Dokumen Sumber:
==================================================

Salin Artikel

Kisah Hamzah, 8 Tahun Kayuh Becak Pakai Topeng hingga Berhasil Jadi Sarjana

MAJENE,KOMPAS.com – Kedatangan Muhammad Hamzah Amirullah, alumnus Universitas Terbuka (UT) di Gedung Lembaga Pendidikan Majene Sulawesi Barat menjadi pusat perhatian sekitar 300 keluarga wisudawan lainnya, Minggu (18/11/2018) lalu.

Ia menarik perhatian ratusan wisudawan bukan karena ia menumpang mobil mewah ke lokasi wisuda, tetapi karena ia membawa becak kebanggaan yang setia menemaninya selama bertahun-tahun hingga lulus kuliah.

Putra sulung dari 7 bersaudara pasangan Usman-Nursamiah ini dengan bangga mengayuh becak sejauh 6 kilometer dari rumahnya di dusun Tanjung Batu, Kelurahan Rangas, Kecamatan Banggae Timur, Majene ke lokasi wisuda sambil membawa ibunda tercintanya Nursamiah.

Duduk di samping ibunya, Hamzah membawa setumpuk buku bacaan ke tempat wisuda. Meski ia bangga dan bersuka cita karena telah sukses menjadi sarjana dengan biaya dan tetesan keringatnya sendiri, ia tak pernah lupa menjadi inspirasi bagi lingkungan sekitarnya.

Buku-buku yang ia bawa ke tempat wisuda ia hamparkan agar bisa memancing minat warga di lokasi untuk membaca buku apa saja.

“Dulu saya mengayuh becak mencari rezeki dari lorong ke lorong memakai topeng. Sekarang saya tak malu lagi. Saya harus bangga membawa ibu saya dengan becak saya sendiri,” tutur Hamzah kepada Kompas.com, Rabu (21/11/2018).

Hamzah bercerita panjang kisah perjalanan hidupnya bersekolah hingga menjadi sarjana manajemen dengan nilai IPK 3,49 yang cukup memuaskan.

Sejak SMP, ia sudah mengayuh becak dari lorong ke lorong dan sudut kota untuk mencari rezeki dan biaya sekolahnya. Mengayuh becak ditekuni Hamzah hingga kuliah di semester 4.

Ada yang berbeda dari tukang becak pada umumnya. Hamzah memakai topeng setiap kali keluar jalan mengayuh becak sambil mencari penumpang.

==================================================

Tujuan:
- a) Apa saja nama wilayah yang disebut dalam kisah Hamzah sebagai letak rumahnya? Sebutkan semuanya.
- b) Teruskan kisah Hamzah si pengayuh becak mulai dari kalimat sesudah kalimat penutupnya.

==================================================

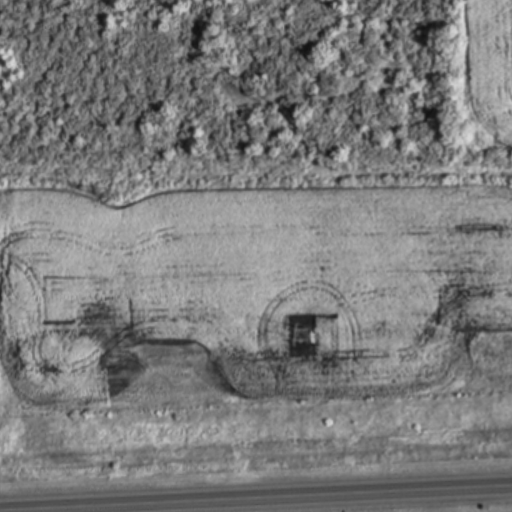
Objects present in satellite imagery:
power tower: (114, 196)
crop: (273, 279)
power tower: (308, 336)
road: (263, 499)
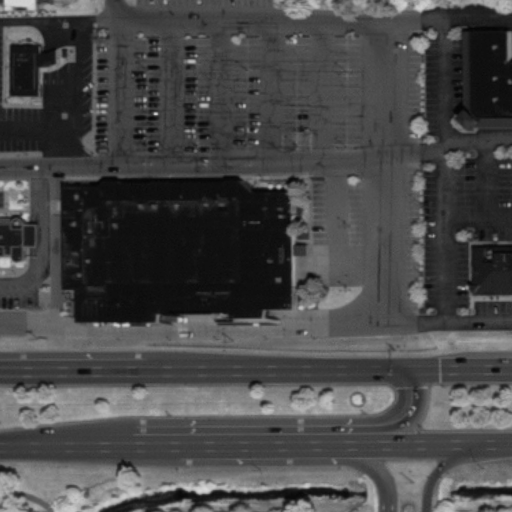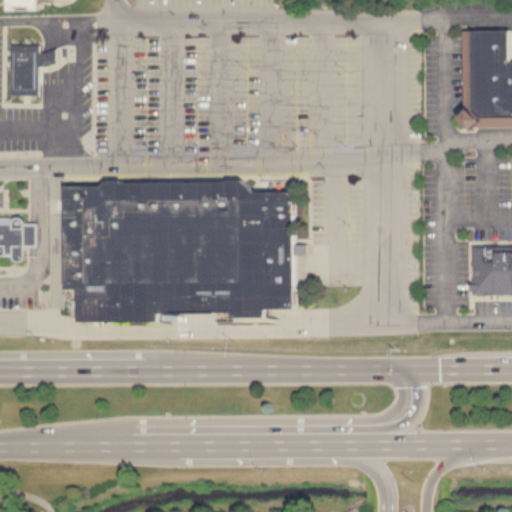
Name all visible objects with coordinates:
building: (23, 4)
building: (23, 4)
road: (95, 15)
road: (449, 16)
road: (41, 18)
road: (82, 37)
building: (30, 67)
building: (30, 67)
building: (495, 72)
building: (488, 78)
road: (169, 88)
road: (220, 88)
road: (268, 88)
road: (320, 88)
road: (68, 91)
road: (387, 91)
parking lot: (53, 109)
parking lot: (337, 126)
road: (32, 131)
road: (107, 134)
road: (476, 137)
road: (54, 147)
road: (414, 149)
road: (246, 160)
road: (442, 168)
road: (481, 176)
parking lot: (1, 199)
road: (5, 201)
road: (16, 209)
road: (477, 215)
building: (17, 235)
road: (335, 235)
road: (39, 240)
building: (179, 248)
building: (180, 248)
road: (19, 267)
building: (492, 268)
building: (492, 268)
parking lot: (18, 298)
road: (193, 329)
road: (198, 368)
traffic signals: (397, 368)
road: (454, 368)
road: (388, 422)
road: (161, 445)
road: (417, 445)
road: (371, 463)
road: (434, 471)
road: (29, 495)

==================================================

Jawaban Soal:
- a) Dusun Tanjung Batu, Kelurahan Rangas, Kecamatan Banggae Timur, Majene

- b)
Selain agar kulitnya tak terbakar matahari, Hamzah tak ingin diolok-olok rekan sekolahnya atau warga dengan profesinya sebagai tukang becak.


Hamzah bercerita, banyak pengalaman menarik menjadi tukang becak selama hampir 8 tahun. Ia pernah mengantar gurunya tanpa diketahui kalau yang sedang membawa becak adalah siswanya sendiri.

Merasa harus membalas budi guru yang telah berjasa mendidiknya, Hamzah mengaku kerap menolak jasanya dibayar oleh tetangga kampung atau guru yang tak mengetahui identitasnya itu.

Menurut Hamzah, makin ia menolak jasanya dibayar, makin banyak warga dan guru-guru termasuk temannya yang penasaran ingin tahu siapa dirinya yang bertopeng dengan tutur sapa yang santun.

“Suatu waktu saya dipaksa buka topeng di depan guru saya yang penasaran, karena setiap kali naik becak saya menolak menerima bayaran darinya. Saya merasa dia adalah tokoh yang berjasa mendidik saya di sekolah,” tutur Hamzah menceritakan pengalamannya menyamar jadi tukang becak menggunakan topeng.

Pengagum tentara ini pernah bercita-cita menjadi prajurit Tentara Nasional Indonesia (TNI). Namun cita-citanya kandas lantaran tak mendapat restu orang tua, terutama ibunda tercinta, karena alasan ia tak ingin berpisah jauh dari Hamzah.

Padahal, obsesi menjadi tentara dengan kemampuan yang hebat merupakan impian Hamzah sejak kecil.

Kala duduk di bangku SD, keinginannya menjadi tentara makin kuat terutama saat menyaksikan atraksi kemampuan personil TNI yang hebat menaklukkan medan tempur atau membebaskan sandera dari para teroris.

Lulus dari Sekolah Menengah Kejuruan Negeri (SMKN) 2 Majene, Hamzah mengurungkan niatnya mendaftar TNI.

Semula, pria yang dikenal ulet dan pekerja keras ini tak berpikir untuk melanjutkan pendidikan ke jenjang kuliah.

Alasannya, selain karena hendak mencari kerja untuk menopang ekonomi keluarga juga karena ia ingin mandiri dan tak ingin jadi beban keluarga.

Hamzah mengaku mendapat ilham dari gurunya Muhammad Takdir Alwi dan Idham yang tak pernah putus komunikasi, meski sudah lulus SMK.


Gagal jadi TNI tak membuat Hamzah kecewa, apalagi putus asa. Tahun 2014, ia mulai mengikuti nasihat gurunya agar ia melajutkan kuliah saja. Hamzah lalu mendaftar di Sekolah Tinggi Kelautan dan Perikanan (STITEK) Balik Diwa Makassar secara diam-diam.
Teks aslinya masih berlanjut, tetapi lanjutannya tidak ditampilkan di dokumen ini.